** Exercise requirements **
Look through the material below and count the lines that hold "skal". Give that number by itself.

** Provided records **
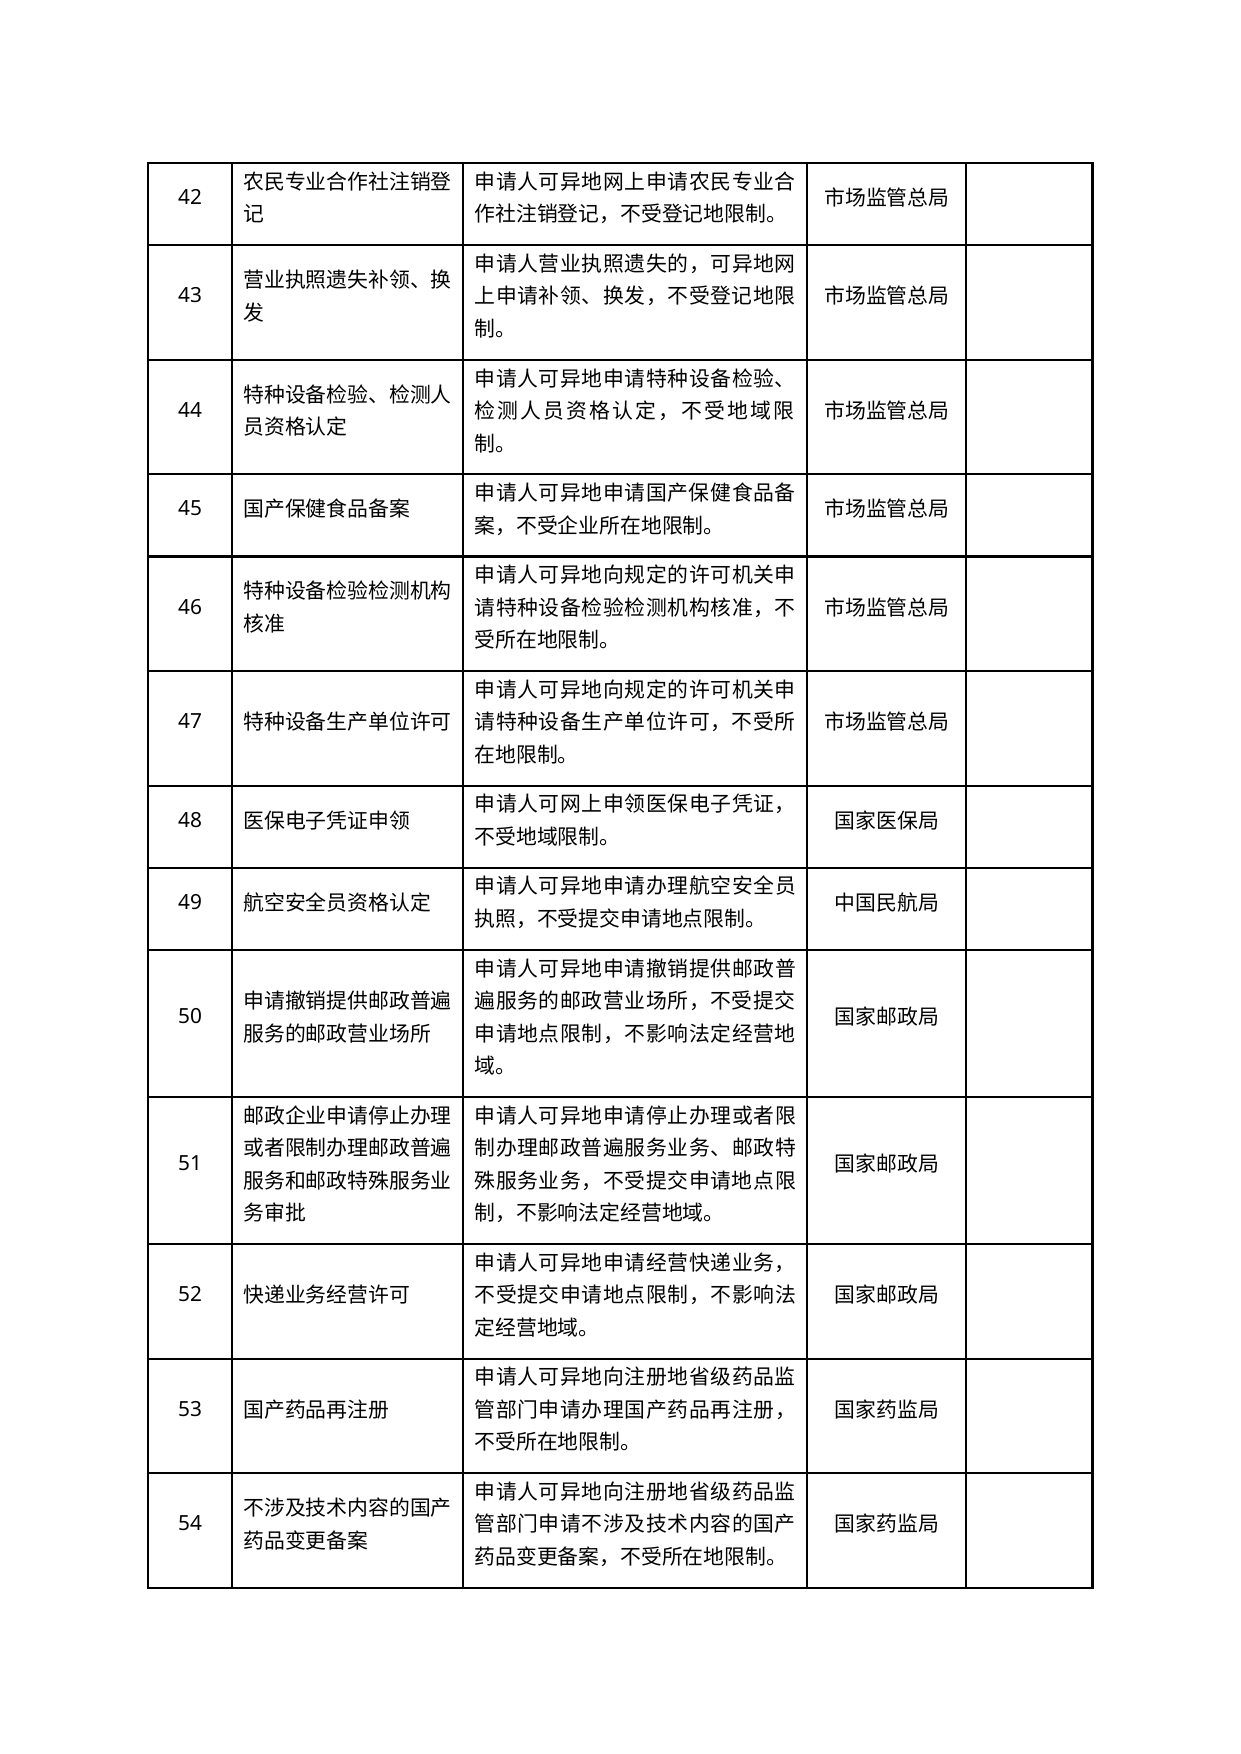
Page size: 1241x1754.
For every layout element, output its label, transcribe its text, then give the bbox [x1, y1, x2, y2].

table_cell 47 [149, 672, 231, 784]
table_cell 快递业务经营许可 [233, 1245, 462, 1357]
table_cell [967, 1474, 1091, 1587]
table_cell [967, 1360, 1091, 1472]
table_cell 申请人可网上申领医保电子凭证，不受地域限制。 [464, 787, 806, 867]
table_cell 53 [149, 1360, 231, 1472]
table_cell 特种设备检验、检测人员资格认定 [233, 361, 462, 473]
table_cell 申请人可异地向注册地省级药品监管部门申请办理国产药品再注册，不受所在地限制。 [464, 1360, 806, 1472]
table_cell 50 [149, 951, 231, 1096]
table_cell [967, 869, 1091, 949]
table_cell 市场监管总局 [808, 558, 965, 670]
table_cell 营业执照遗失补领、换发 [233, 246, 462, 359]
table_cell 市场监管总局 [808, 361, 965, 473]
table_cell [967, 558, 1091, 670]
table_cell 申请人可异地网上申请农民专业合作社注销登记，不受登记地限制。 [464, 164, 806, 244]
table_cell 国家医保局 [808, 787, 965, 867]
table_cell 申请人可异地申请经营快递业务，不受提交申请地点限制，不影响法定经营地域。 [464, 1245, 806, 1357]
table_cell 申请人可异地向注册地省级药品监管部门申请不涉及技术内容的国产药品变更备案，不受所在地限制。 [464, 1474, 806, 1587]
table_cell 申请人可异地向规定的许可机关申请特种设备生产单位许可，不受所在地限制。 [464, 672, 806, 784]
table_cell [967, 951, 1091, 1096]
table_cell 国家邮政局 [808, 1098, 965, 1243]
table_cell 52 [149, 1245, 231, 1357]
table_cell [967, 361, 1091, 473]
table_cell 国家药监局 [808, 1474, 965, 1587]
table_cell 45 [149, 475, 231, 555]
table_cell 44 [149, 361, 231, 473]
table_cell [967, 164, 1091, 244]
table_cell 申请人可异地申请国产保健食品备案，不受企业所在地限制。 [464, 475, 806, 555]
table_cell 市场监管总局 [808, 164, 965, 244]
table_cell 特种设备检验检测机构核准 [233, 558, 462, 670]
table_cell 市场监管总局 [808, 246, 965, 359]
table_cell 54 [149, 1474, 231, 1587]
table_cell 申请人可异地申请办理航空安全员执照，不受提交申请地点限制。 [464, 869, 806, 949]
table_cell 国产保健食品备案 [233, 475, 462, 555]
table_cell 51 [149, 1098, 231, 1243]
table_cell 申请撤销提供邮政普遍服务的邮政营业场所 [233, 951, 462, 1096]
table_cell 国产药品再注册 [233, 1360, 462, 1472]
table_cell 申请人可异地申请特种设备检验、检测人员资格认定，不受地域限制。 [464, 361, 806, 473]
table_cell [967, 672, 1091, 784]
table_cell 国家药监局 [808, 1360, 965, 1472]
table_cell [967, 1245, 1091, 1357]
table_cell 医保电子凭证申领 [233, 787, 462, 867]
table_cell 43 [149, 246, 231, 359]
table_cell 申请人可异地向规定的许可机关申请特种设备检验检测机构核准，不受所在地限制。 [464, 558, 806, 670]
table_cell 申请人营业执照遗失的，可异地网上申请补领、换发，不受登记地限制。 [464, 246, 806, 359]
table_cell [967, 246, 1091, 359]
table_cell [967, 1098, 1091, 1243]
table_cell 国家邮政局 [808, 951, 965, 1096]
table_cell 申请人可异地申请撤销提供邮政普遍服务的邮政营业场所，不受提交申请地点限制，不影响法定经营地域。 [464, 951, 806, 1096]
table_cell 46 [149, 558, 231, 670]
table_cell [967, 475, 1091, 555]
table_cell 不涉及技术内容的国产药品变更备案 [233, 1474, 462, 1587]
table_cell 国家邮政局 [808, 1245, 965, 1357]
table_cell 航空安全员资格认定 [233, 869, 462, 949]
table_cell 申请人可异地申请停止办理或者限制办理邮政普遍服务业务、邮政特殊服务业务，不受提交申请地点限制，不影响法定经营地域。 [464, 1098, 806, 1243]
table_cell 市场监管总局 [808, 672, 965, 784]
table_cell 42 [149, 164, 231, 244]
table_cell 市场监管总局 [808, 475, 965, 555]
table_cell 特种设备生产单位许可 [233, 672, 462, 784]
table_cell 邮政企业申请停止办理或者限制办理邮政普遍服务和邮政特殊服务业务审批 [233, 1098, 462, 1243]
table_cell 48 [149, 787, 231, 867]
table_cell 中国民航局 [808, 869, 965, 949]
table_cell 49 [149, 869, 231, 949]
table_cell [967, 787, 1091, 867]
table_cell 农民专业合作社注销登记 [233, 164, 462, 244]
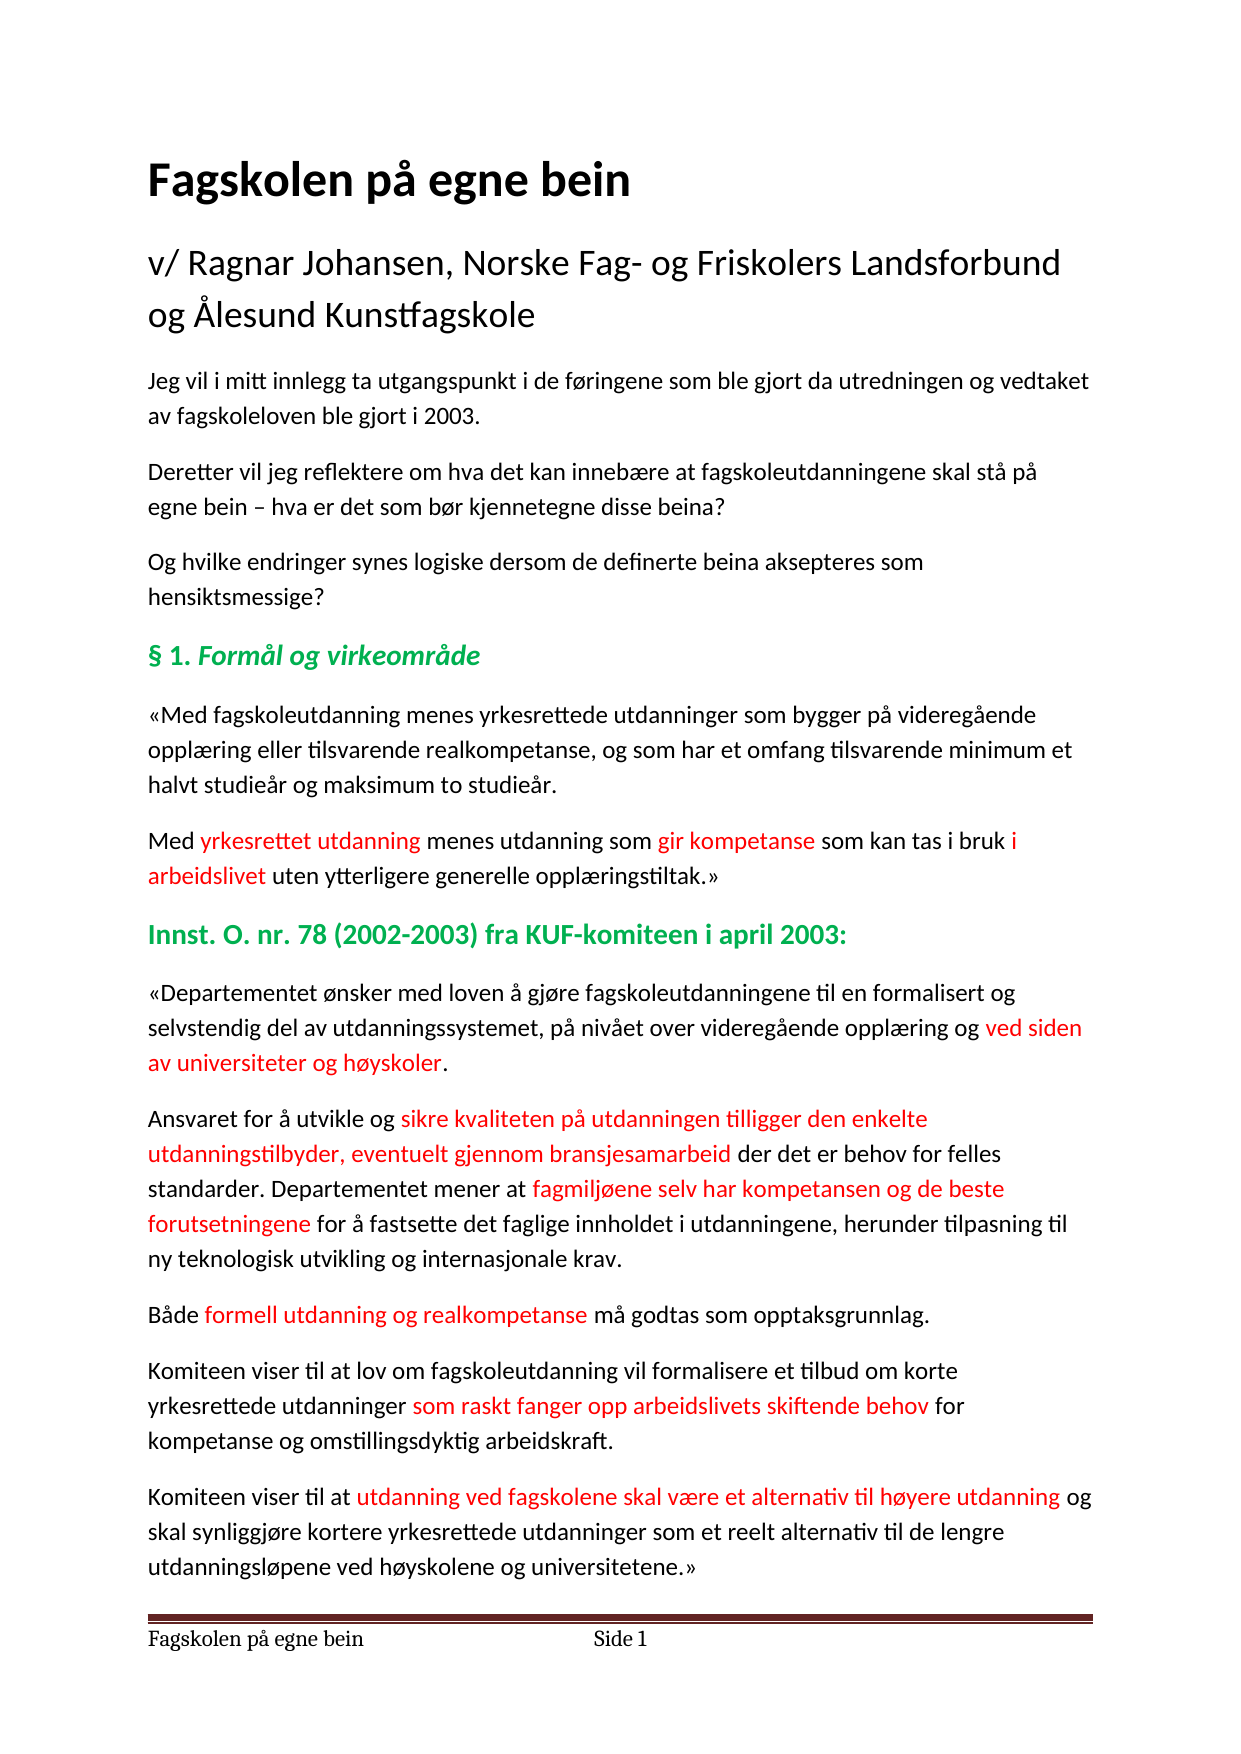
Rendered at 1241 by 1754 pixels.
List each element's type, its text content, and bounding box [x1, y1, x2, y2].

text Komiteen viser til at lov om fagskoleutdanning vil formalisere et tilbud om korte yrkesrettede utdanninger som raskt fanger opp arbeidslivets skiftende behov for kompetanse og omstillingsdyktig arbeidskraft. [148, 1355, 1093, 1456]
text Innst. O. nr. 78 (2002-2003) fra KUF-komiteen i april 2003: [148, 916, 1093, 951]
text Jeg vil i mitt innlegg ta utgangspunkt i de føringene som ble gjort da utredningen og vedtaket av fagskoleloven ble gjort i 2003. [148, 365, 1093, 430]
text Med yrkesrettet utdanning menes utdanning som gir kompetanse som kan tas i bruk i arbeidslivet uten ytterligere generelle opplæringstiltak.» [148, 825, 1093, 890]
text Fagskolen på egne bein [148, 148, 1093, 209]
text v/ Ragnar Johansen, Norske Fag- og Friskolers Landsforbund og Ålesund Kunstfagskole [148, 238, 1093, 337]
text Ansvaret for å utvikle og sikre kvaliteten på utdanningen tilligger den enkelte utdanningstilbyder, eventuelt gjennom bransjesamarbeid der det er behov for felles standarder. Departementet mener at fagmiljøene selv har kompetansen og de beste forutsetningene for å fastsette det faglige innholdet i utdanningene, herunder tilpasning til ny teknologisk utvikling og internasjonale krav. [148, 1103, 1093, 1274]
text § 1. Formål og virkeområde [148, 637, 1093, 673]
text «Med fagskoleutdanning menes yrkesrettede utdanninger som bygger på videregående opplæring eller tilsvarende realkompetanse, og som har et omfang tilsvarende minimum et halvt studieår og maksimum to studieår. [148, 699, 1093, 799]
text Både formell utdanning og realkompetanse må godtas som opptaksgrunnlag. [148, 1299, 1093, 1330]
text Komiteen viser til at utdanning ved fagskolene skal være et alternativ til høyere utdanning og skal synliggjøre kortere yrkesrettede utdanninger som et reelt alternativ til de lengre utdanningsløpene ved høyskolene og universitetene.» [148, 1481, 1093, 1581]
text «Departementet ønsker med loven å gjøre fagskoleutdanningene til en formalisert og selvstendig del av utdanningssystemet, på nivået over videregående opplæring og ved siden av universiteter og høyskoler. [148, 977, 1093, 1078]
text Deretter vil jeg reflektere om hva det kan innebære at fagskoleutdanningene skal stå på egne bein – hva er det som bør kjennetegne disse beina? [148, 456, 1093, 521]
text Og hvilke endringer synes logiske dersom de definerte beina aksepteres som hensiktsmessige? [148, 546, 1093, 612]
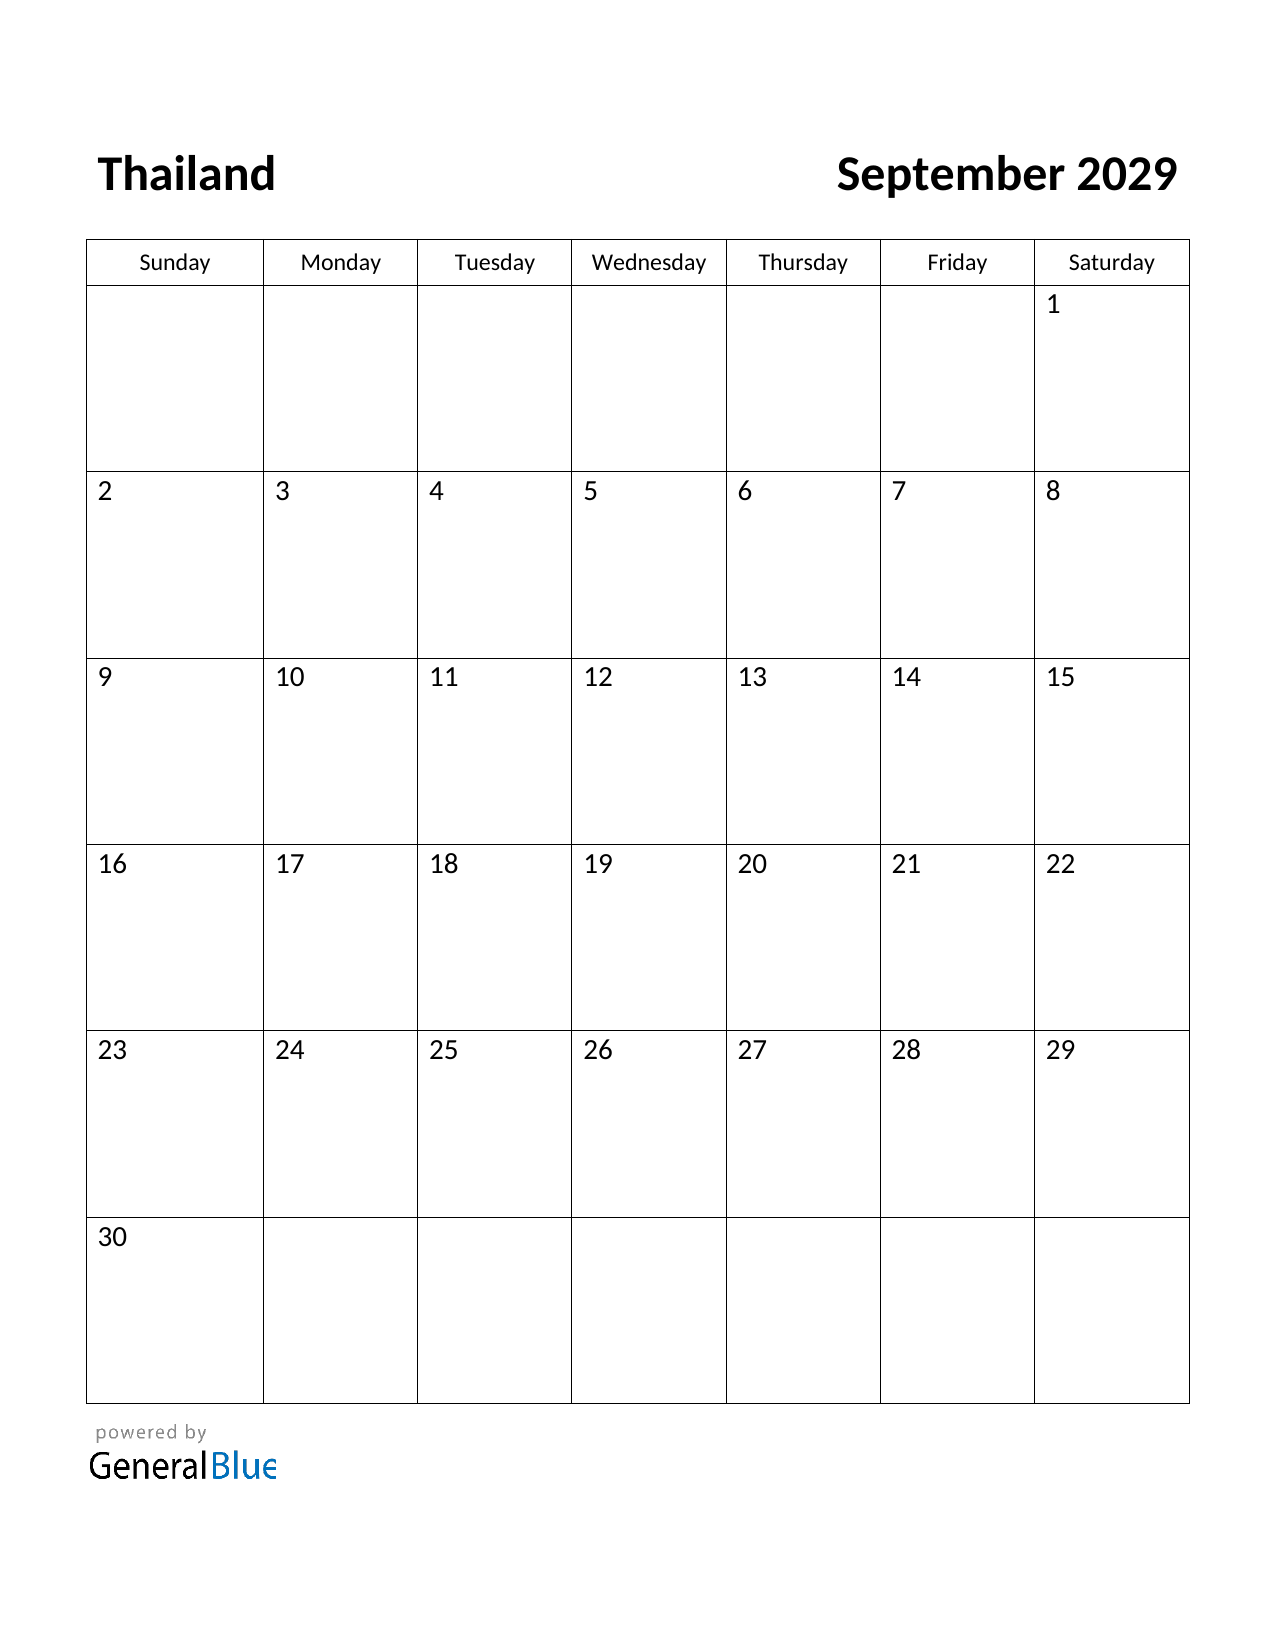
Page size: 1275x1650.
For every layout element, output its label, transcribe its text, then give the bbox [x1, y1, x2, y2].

** Written answer **
2